Some new institutional investors recently made their debuts in the BSV ecosystem, with Rajchgod citing recent funding announcements by the likes of Transmira, Blarecast and BuzzCast. But Rajchgod wondered when the ecosystem would welcome major VCs such as Andreessen Horowitz and Tim Draper. Or does their non-presence matter?

Fauvel said BSV’s ecosystem isn’t yet big enough to draw attention from major VCs, but by the time they do wake up to this opportunity, it may be too late. “The VCs were right about the internet because that’s their domain. Blockchain is different, it’s our domain, we know this industry better than them. We can spot value before them and get in there and then they’ll be following up.”

Massey took a slightly different stance, saying VCs will be a “massive important part of the funding mix.” Massey’s group wants its companies on the VC radar so it’s built a network of 130 smaller VCs and family offices, getting them to invest a relatively token amount—“a couple hundred grand at seed stage”—so that when the time comes for a proper VC round, Massey’s tech babies won’t be complete unknowns to his VC partners.

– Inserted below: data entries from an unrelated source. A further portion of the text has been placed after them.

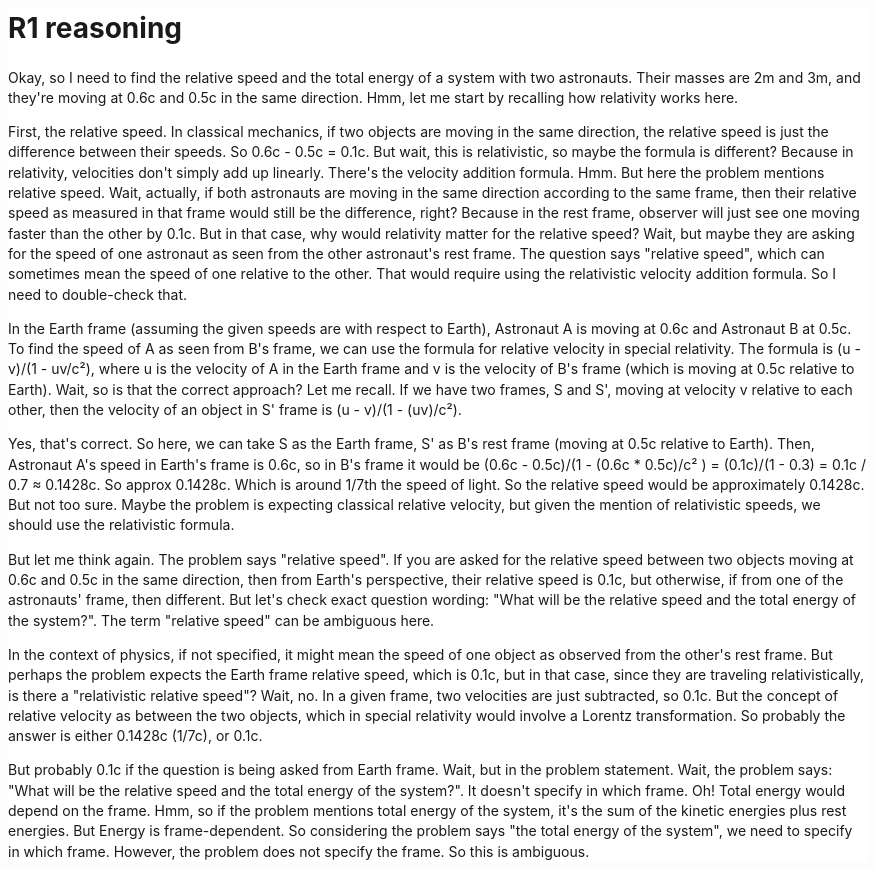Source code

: 
# R1 reasoning

Okay, so I need to find the relative speed and the total energy of a system with two astronauts. Their masses are 2m and 3m, and they're moving at 0.6c and 0.5c in the same direction. Hmm, let me start by recalling how relativity works here. 

First, the relative speed. In classical mechanics, if two objects are moving in the same direction, the relative speed is just the difference between their speeds. So 0.6c - 0.5c = 0.1c. But wait, this is relativistic, so maybe the formula is different? Because in relativity, velocities don't simply add up linearly. There's the velocity addition formula. Hmm. But here the problem mentions relative speed. Wait, actually, if both astronauts are moving in the same direction according to the same frame, then their relative speed as measured in that frame would still be the difference, right? Because in the rest frame, observer will just see one moving faster than the other by 0.1c. But in that case, why would relativity matter for the relative speed? Wait, but maybe they are asking for the speed of one astronaut as seen from the other astronaut's rest frame. The question says "relative speed", which can sometimes mean the speed of one relative to the other. That would require using the relativistic velocity addition formula. So I need to double-check that. 

In the Earth frame (assuming the given speeds are with respect to Earth), Astronaut A is moving at 0.6c and Astronaut B at 0.5c. To find the speed of A as seen from B's frame, we can use the formula for relative velocity in special relativity. The formula is (u - v)/(1 - uv/c²), where u is the velocity of A in the Earth frame and v is the velocity of B's frame (which is moving at 0.5c relative to Earth). Wait, so is that the correct approach? Let me recall. If we have two frames, S and S', moving at velocity v relative to each other, then the velocity of an object in S' frame is (u - v)/(1 - (uv)/c²).

Yes, that's correct. So here, we can take S as the Earth frame, S' as B's rest frame (moving at 0.5c relative to Earth). Then, Astronaut A's speed in Earth's frame is 0.6c, so in B's frame it would be (0.6c - 0.5c)/(1 - (0.6c * 0.5c)/c² ) = (0.1c)/(1 - 0.3) = 0.1c / 0.7 ≈ 0.1428c. So approx 0.1428c. Which is around 1/7th the speed of light. So the relative speed would be approximately 0.1428c. But not too sure. Maybe the problem is expecting classical relative velocity, but given the mention of relativistic speeds, we should use the relativistic formula. 

But let me think again. The problem says "relative speed". If you are asked for the relative speed between two objects moving at 0.6c and 0.5c in the same direction, then from Earth's perspective, their relative speed is 0.1c, but otherwise, if from one of the astronauts' frame, then different. But let's check exact question wording: "What will be the relative speed and the total energy of the system?". The term "relative speed" can be ambiguous here. 

In the context of physics, if not specified, it might mean the speed of one object as observed from the other's rest frame. But perhaps the problem expects the Earth frame relative speed, which is 0.1c, but in that case, since they are traveling relativistically, is there a "relativistic relative speed"? Wait, no. In a given frame, two velocities are just subtracted, so 0.1c. But the concept of relative velocity as between the two objects, which in special relativity would involve a Lorentz transformation. So probably the answer is either 0.1428c (1/7c), or 0.1c.

But probably 0.1c if the question is being asked from Earth frame. Wait, but in the problem statement. Wait, the problem says: "What will be the relative speed and the total energy of the system?". It doesn't specify in which frame. Oh! Total energy would depend on the frame. Hmm, so if the problem mentions total energy of the system, it's the sum of the kinetic energies plus rest energies. But Energy is frame-dependent. So considering the problem says "the total energy of the system", we need to specify in which frame. However, the problem does not specify the frame. So this is ambiguous.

Livson said it was important to “get in before the bandwagon,” a goal that will get a major boost from his group’s plans to launch three special purpose acquisition vehicles (SPACs) to acquire blockchain-based businesses. The SPACs, backed by $250 million apiece, will each focus on one of three areas: fintech/proptech; artificial intelligence, and media. Having partnered with “some of the smartest money in the world,” the targets of these SPACs will be “disruptors in their space,” and while those targets have yet to be identified, there’s a “good chance” that some will be from the BSV ecosystem.


Another way to increase major VC interest would be to ease concerns about the highly publicized environmental, social and governance (ESG) issues sparked by inefficient tokens such as BTC and ETH. Resnick’s group has produced a book, “Green Bitcoin: How Bitcoin Can Be A Climate Change Solution,” which details how BSV is not just the most energy-efficient blockchain, but is already on par with Visa in terms of energy per transaction and will ultimately leave Visa in the dust as BSV crams ever greater transaction volumes into each block on the chain.

Livson’s crew has a plan to make digital currency investing more attractive from an ESG standpoint by bundling assets like Bitcoin with certificates issued by renewal energy agencies. The bundle would add a 2 percent premium to the asset price, half of which would go toward mining operations powered by wind/hydro/solar energy, while the other half would go toward environmental agencies involved in planting trees and to build more green-friendly mining infrastructure. The plan is still in the early stages, but Livson sees it as a win-win for investors and the planet.

As for the social part of ESG, Diamond said the blockchain community offers many opportunities for women, but there’s just not enough women applying for these jobs, so some kind of awareness campaign needs to be launched ASAP. Diamond herself got into this space after hearing the story of a woman in Botswana who was an early adopter of Bitcoin, started a Satoshi Center in her homeland and is now advising the local government on blockchain-related issues.

Diamond speaking with two other speakers

Fauvel closed the show by noting that Bitcoin has two processes: hashing and computing, with the ratio between these processes being how we measure efficiency and effectiveness. The more computing you do on Bitcoin, the less fraud there is, because it’s public. Fauvel called fraud the biggest environmental threat, because an estimated 10% of the overall economy is fraud-based, and with so much fraud going undetected, the true percentage could be three times that figure.

Even if it is only 10%, that’s still $8 trillion lost to fraud. By removing fraud from the economy, Bitcoin could dramatically cut the volume of overall transactions, thereby lowering their environmental impact. The public could now invest in honest businesses and products, and even if they lie, there’s a public record of their lie with which to hold them accountable.

Environmentally friendly fraudbusters… someone call Marvel, as their universe is missing a new hero.